* _Directions_
Extract every line of text from all the records below, reproducing each line verbatim and in its original order, and leave out the pictures.

* _Provided information_
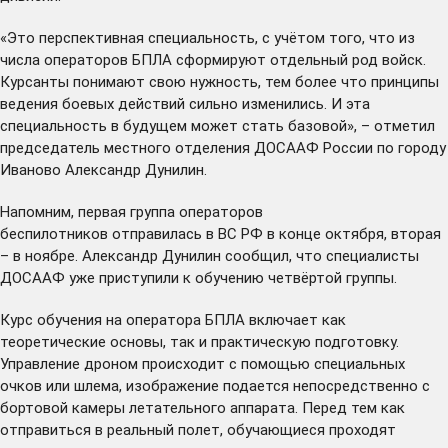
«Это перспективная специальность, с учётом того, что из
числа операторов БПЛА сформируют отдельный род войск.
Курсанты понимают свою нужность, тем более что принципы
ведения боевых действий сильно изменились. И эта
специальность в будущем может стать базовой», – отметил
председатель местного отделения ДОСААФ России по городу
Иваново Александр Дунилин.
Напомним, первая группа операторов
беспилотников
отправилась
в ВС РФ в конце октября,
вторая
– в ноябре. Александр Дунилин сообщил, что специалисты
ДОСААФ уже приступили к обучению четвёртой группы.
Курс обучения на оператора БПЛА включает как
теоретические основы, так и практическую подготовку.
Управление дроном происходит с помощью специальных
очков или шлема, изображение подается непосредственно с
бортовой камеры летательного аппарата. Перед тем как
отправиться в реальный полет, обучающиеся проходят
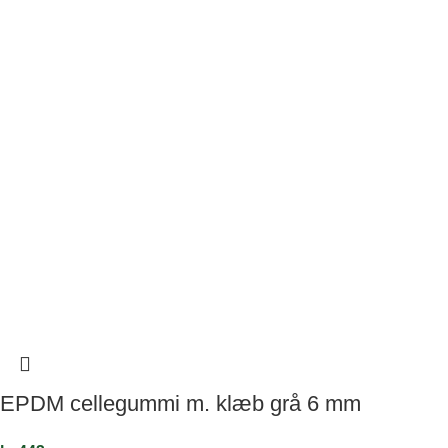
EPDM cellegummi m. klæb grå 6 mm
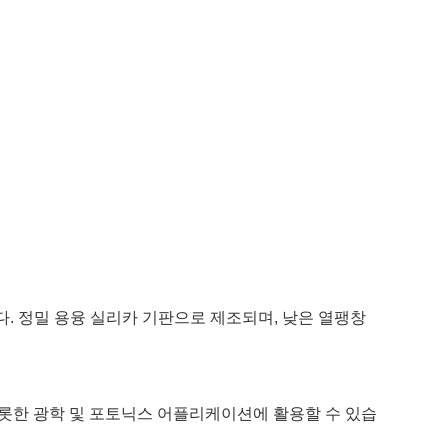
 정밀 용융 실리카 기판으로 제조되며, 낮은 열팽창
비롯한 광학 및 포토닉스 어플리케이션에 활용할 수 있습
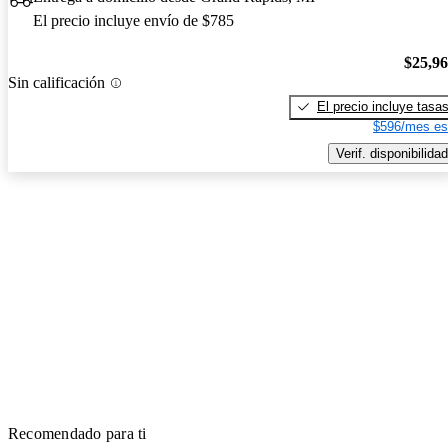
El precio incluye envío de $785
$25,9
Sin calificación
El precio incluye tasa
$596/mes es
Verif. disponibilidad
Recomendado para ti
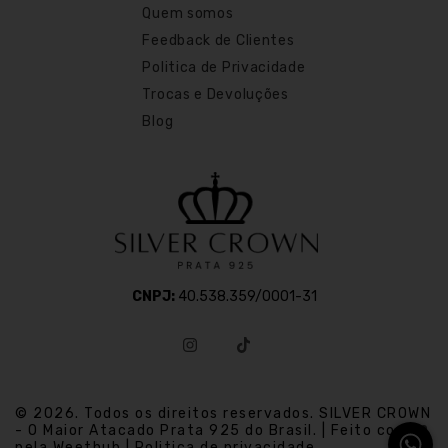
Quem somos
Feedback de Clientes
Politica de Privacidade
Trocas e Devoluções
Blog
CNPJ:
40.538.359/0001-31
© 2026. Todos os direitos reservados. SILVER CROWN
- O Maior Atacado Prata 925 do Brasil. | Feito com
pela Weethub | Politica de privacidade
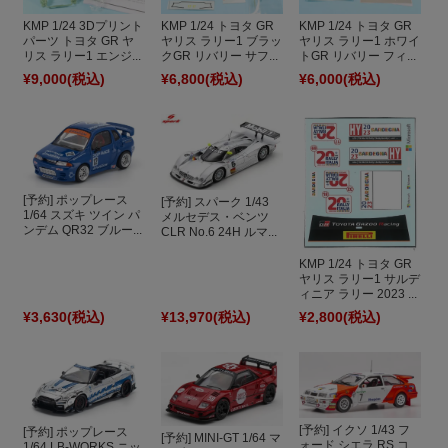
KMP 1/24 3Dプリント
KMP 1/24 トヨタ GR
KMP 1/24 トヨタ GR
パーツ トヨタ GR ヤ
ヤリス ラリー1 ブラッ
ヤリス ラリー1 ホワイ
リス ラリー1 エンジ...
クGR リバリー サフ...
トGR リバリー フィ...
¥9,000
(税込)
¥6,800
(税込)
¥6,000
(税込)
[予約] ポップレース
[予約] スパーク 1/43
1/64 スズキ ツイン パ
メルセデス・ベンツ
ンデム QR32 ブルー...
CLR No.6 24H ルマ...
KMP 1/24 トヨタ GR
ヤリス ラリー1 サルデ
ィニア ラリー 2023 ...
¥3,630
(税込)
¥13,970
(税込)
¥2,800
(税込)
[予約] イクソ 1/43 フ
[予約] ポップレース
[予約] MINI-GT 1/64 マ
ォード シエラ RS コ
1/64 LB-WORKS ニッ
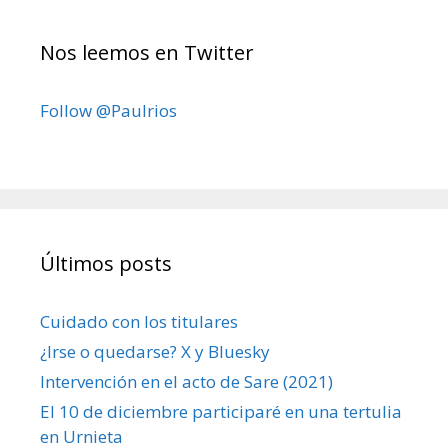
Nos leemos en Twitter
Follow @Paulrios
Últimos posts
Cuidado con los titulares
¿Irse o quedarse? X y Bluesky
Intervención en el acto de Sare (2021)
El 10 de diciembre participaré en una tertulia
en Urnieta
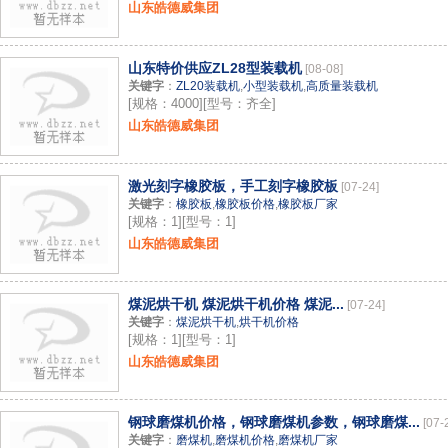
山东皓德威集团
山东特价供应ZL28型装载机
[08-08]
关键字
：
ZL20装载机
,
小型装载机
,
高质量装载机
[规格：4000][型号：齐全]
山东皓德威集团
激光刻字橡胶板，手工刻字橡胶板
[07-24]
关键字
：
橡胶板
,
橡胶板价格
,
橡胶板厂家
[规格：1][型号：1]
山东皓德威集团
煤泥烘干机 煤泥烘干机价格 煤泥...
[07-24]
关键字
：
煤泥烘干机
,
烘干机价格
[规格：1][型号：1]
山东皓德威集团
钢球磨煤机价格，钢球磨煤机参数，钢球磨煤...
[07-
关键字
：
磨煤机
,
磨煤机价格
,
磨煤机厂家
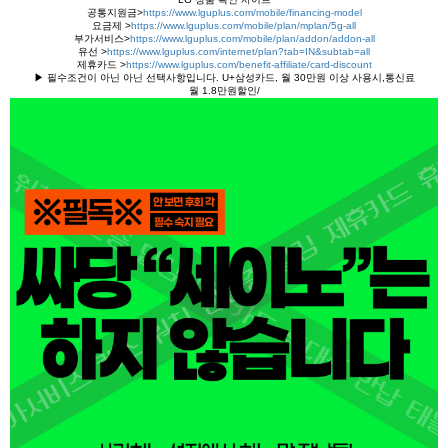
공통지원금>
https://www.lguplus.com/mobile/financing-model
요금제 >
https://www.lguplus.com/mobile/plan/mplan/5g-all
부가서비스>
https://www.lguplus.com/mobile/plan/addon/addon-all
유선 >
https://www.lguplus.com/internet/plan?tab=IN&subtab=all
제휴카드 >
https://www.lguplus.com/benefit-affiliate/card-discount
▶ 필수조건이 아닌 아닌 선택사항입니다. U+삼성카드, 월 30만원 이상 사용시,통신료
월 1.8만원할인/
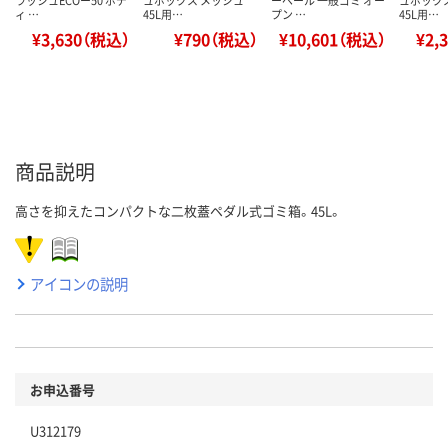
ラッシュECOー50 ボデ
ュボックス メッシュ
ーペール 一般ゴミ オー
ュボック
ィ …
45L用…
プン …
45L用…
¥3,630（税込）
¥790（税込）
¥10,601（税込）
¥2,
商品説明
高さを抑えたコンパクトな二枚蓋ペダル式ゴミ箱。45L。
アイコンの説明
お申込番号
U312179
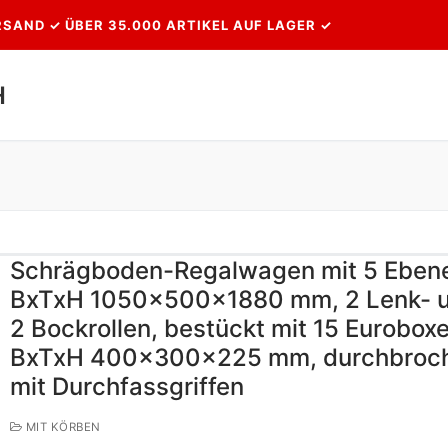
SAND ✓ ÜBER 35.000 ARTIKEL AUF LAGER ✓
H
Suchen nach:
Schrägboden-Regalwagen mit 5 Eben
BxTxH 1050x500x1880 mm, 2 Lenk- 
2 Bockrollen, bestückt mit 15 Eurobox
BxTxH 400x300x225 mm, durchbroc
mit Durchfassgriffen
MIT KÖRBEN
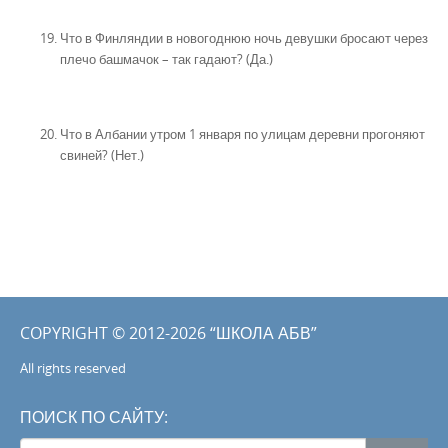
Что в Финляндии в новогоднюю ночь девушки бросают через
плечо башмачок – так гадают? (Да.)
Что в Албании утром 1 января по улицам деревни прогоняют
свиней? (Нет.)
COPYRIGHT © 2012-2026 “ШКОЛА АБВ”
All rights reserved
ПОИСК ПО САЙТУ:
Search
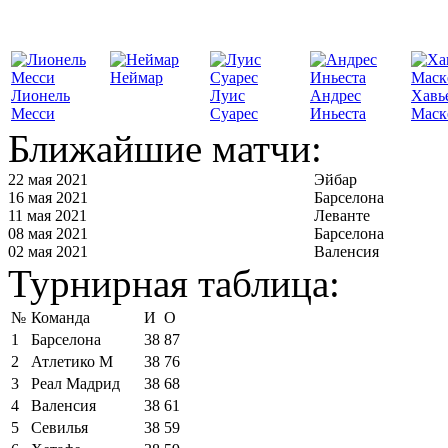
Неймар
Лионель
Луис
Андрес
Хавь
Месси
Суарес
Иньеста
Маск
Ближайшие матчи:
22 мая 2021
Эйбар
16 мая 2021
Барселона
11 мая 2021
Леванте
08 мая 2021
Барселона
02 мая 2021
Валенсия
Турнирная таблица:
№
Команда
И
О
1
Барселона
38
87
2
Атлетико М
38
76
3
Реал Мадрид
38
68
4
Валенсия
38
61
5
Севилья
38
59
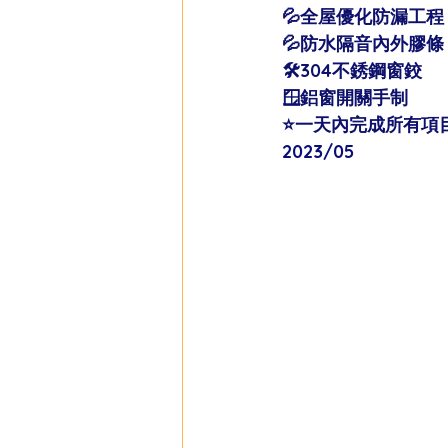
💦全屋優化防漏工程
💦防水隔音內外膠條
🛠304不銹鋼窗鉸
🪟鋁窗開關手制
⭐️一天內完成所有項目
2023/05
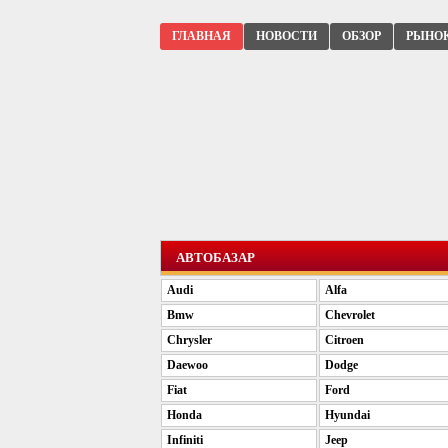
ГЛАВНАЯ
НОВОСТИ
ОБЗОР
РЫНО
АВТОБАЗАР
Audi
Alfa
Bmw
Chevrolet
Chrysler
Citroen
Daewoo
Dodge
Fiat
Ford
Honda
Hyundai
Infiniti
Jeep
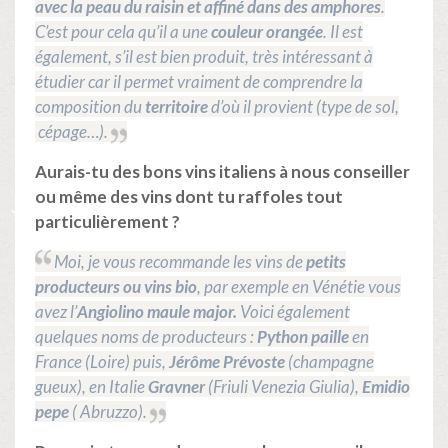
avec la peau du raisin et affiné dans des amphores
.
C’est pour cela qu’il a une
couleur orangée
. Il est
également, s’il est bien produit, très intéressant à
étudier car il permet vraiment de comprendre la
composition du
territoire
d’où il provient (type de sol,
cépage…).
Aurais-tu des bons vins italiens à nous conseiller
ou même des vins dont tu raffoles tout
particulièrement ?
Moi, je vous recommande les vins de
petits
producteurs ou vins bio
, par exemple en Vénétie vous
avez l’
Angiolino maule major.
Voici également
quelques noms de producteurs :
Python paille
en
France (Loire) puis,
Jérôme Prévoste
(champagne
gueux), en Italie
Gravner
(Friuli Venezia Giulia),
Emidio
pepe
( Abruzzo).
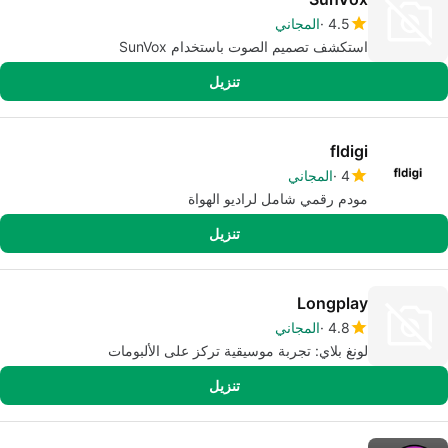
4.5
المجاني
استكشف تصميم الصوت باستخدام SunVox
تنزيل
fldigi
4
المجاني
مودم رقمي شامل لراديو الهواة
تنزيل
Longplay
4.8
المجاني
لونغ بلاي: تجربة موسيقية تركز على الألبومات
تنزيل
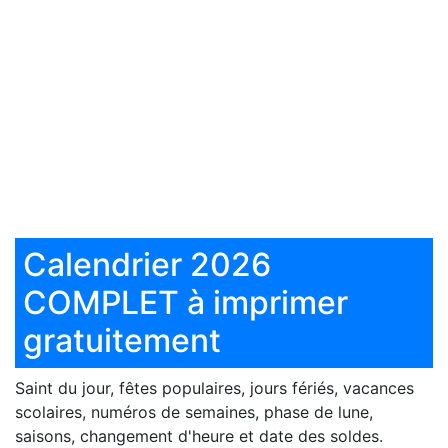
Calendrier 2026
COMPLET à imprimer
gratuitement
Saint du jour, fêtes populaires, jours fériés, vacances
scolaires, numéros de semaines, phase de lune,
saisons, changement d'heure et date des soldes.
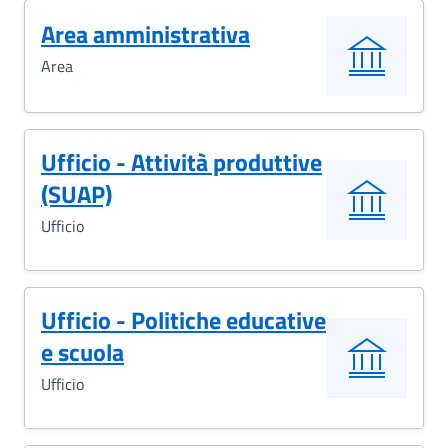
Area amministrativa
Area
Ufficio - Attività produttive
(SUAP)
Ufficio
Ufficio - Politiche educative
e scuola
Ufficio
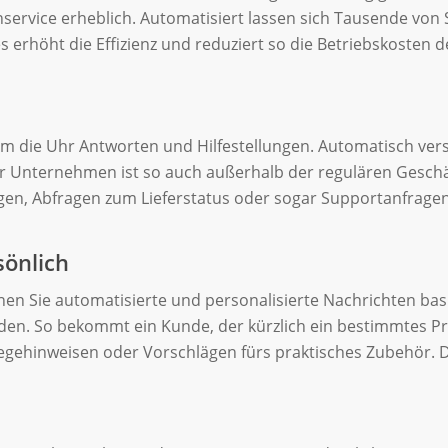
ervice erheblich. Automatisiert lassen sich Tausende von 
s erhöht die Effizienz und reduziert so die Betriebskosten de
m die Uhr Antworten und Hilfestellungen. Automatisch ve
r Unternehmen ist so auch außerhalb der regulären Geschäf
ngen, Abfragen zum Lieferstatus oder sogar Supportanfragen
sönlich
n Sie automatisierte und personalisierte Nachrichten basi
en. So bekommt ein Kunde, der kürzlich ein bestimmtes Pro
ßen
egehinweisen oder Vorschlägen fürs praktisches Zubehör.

* _Written answer_
«Это перспективная специальность, с учётом того, что из
числа операторов БПЛА сформируют отдельный род войск.
Курсанты понимают свою нужность, тем более что принципы
ведения боевых действий сильно изменились. И эта
специальность в будущем может стать базовой», – отметил
председатель местного отделения ДОСААФ России по городу
Иваново Александр Дунилин.
Напомним, первая группа операторов
беспилотников
отправилась
в ВС РФ в конце октября,
вторая
– в ноябре. Александр Дунилин сообщил, что специалисты
ДОСААФ уже приступили к обучению четвёртой группы.
Курс обучения на оператора БПЛА включает как
теоретические основы, так и практическую подготовку.
Управление дроном происходит с помощью специальных
очков или шлема, изображение подается непосредственно с
бортовой камеры летательного аппарата. Перед тем как
отправиться в реальный полет, обучающиеся проходят
EPDM cellegummi m. klæb grå 6 mm
 정밀 용융 실리카 기판으로 제조되며, 낮은 열팽창
비롯한 광학 및 포토닉스 어플리케이션에 활용할 수 있습
El precio incluye envío de $785
$25,9
Sin calificación
El precio incluye tasa
$596/mes es
Verif. disponibilidad
Recomendado para ti
Quem somos
Feedback de Clientes
Politica de Privacidade
Trocas e Devoluções
Blog
CNPJ:
40.538.359/0001-31
© 2026. Todos os direitos reservados. SILVER CROWN
- O Maior Atacado Prata 925 do Brasil. | Feito com
pela Weethub | Politica de privacidade
KMP 1/24 3Dプリント
KMP 1/24 トヨタ GR
KMP 1/24 トヨタ GR
パーツ トヨタ GR ヤ
ヤリス ラリー1 ブラッ
ヤリス ラリー1 ホワイ
リス ラリー1 エンジ...
クGR リバリー サフ...
トGR リバリー フィ...
¥9,000
(税込)
¥6,800
(税込)
¥6,000
(税込)
[予約] ポップレース
[予約] スパーク 1/43
1/64 スズキ ツイン パ
メルセデス・ベンツ
ンデム QR32 ブルー...
CLR No.6 24H ルマ...
KMP 1/24 トヨタ GR
ヤリス ラリー1 サルデ
ィニア ラリー 2023 ...
¥3,630
(税込)
¥13,970
(税込)
¥2,800
(税込)
[予約] イクソ 1/43 フ
[予約] ポップレース
[予約] MINI-GT 1/64 マ
ォード シエラ RS コ
1/64 LB-WORKS ニッ
Nos leemos en Twitter
Follow @Paulrios
Últimos posts
Cuidado con los titulares
¿Irse o quedarse? X y Bluesky
Intervención en el acto de Sare (2021)
El 10 de diciembre participaré en una tertulia
en Urnieta
山东皓德威集团
山东特价供应ZL28型装载机
[08-08]
关键字
：
ZL20装载机
,
小型装载机
,
高质量装载机
[规格：4000][型号：齐全]
山东皓德威集团
激光刻字橡胶板，手工刻字橡胶板
[07-24]
关键字
：
橡胶板
,
橡胶板价格
,
橡胶板厂家
[规格：1][型号：1]
山东皓德威集团
煤泥烘干机 煤泥烘干机价格 煤泥...
[07-24]
关键字
：
煤泥烘干机
,
烘干机价格
[规格：1][型号：1]
山东皓德威集团
钢球磨煤机价格，钢球磨煤机参数，钢球磨煤...
[07-
关键字
：
磨煤机
,
磨煤机价格
,
磨煤机厂家
공통지원금>
https://www.lguplus.com/mobile/financing-model
요금제 >
https://www.lguplus.com/mobile/plan/mplan/5g-all
부가서비스>
https://www.lguplus.com/mobile/plan/addon/addon-all
유선 >
https://www.lguplus.com/internet/plan?tab=IN&subtab=all
제휴카드 >
https://www.lguplus.com/benefit-affiliate/card-discount
▶ 필수조건이 아닌 아닌 선택사항입니다. U+삼성카드, 월 30만원 이상 사용시,통신료
월 1.8만원할인/
ラッシュECOー50 ボデ
ュボックス メッシュ
ーペール 一般ゴミ オー
ュボック
ィ …
45L用…
プン …
45L用…
¥3,630（税込）
¥790（税込）
¥10,601（税込）
¥2,
商品説明
高さを抑えたコンパクトな二枚蓋ペダル式ゴミ箱。45L。
アイコンの説明
お申込番号
U312179
SAND ✓ ÜBER 35.000 ARTIKEL AUF LAGER ✓
H
Suchen nach:
Schrägboden-Regalwagen mit 5 Eben
BxTxH 1050x500x1880 mm, 2 Lenk- 
2 Bockrollen, bestückt mit 15 Eurobox
BxTxH 400x300x225 mm, durchbroc
mit Durchfassgriffen
MIT KÖRBEN
Что в Финляндии в новогоднюю ночь девушки бросают через
плечо башмачок – так гадают? (Да.)
Что в Албании утром 1 января по улицам деревни прогоняют
свиней? (Нет.)
COPYRIGHT © 2012-2026 “ШКОЛА АБВ”
All rights reserved
ПОИСК ПО САЙТУ:
Search
Неймар
Лионель
Луис
Андрес
Хавь
Месси
Суарес
Иньеста
Маск
Ближайшие матчи:
22 мая 2021
Эйбар
16 мая 2021
Барселона
11 мая 2021
Леванте
08 мая 2021
Барселона
02 мая 2021
Валенсия
Турнирная таблица:
№
Команда
И
О
1
Барселона
38
87
2
Атлетико М
38
76
3
Реал Мадрид
38
68
4
Валенсия
38
61
5
Севилья
38
59
💦全屋優化防漏工程
💦防水隔音內外膠條
🛠304不銹鋼窗鉸
🪟鋁窗開關手制
⭐️一天內完成所有項目
2023/05
ГЛАВНАЯ
НОВОСТИ
ОБЗОР
РЫНО
АВТОБАЗАР
Audi
Alfa
Bmw
Chevrolet
Chrysler
Citroen
Daewoo
Dodge
Fiat
Ford
Honda
Hyundai
Infiniti
Jeep
avec la peau du raisin et affiné dans des amphores
.
C’est pour cela qu’il a une
couleur orangée
. Il est
également, s’il est bien produit, très intéressant à
étudier car il permet vraiment de comprendre la
composition du
territoire
d’où il provient (type de sol,
cépage…).
Aurais-tu des bons vins italiens à nous conseiller
ou même des vins dont tu raffoles tout
particulièrement ?
Moi, je vous recommande les vins de
petits
producteurs ou vins bio
, par exemple en Vénétie vous
avez l’
Angiolino maule major.
Voici également
quelques noms de producteurs :
Python paille
en
France (Loire) puis,
Jérôme Prévoste
(champagne
gueux), en Italie
Gravner
(Friuli Venezia Giulia),
Emidio
pepe
( Abruzzo).
4.5
المجاني
استكشف تصميم الصوت باستخدام SunVox
تنزيل
fldigi
4
المجاني
مودم رقمي شامل لراديو الهواة
تنزيل
Longplay
4.8
المجاني
لونغ بلاي: تجربة موسيقية تركز على الألبومات
تنزيل
Calendrier 2026
COMPLET à imprimer
gratuitement
Saint du jour, fêtes populaires, jours fériés, vacances
scolaires, numéros de semaines, phase de lune,
saisons, changement d'heure et date des soldes.
Area amministrativa
Area
Ufficio - Attività produttive
(SUAP)
Ufficio
Ufficio - Politiche educative
e scuola
Ufficio
ervice erheblich. Automatisiert lassen sich Tausende von 
s erhöht die Effizienz und reduziert so die Betriebskosten de
m die Uhr Antworten und Hilfestellungen. Automatisch ve
r Unternehmen ist so auch außerhalb der regulären Geschäf
ngen, Abfragen zum Lieferstatus oder sogar Supportanfragen
sönlich
n Sie automatisierte und personalisierte Nachrichten basi
en. So bekommt ein Kunde, der kürzlich ein bestimmtes Pro
ßen
egehinweisen oder Vorschlägen fürs praktisches Zubehör.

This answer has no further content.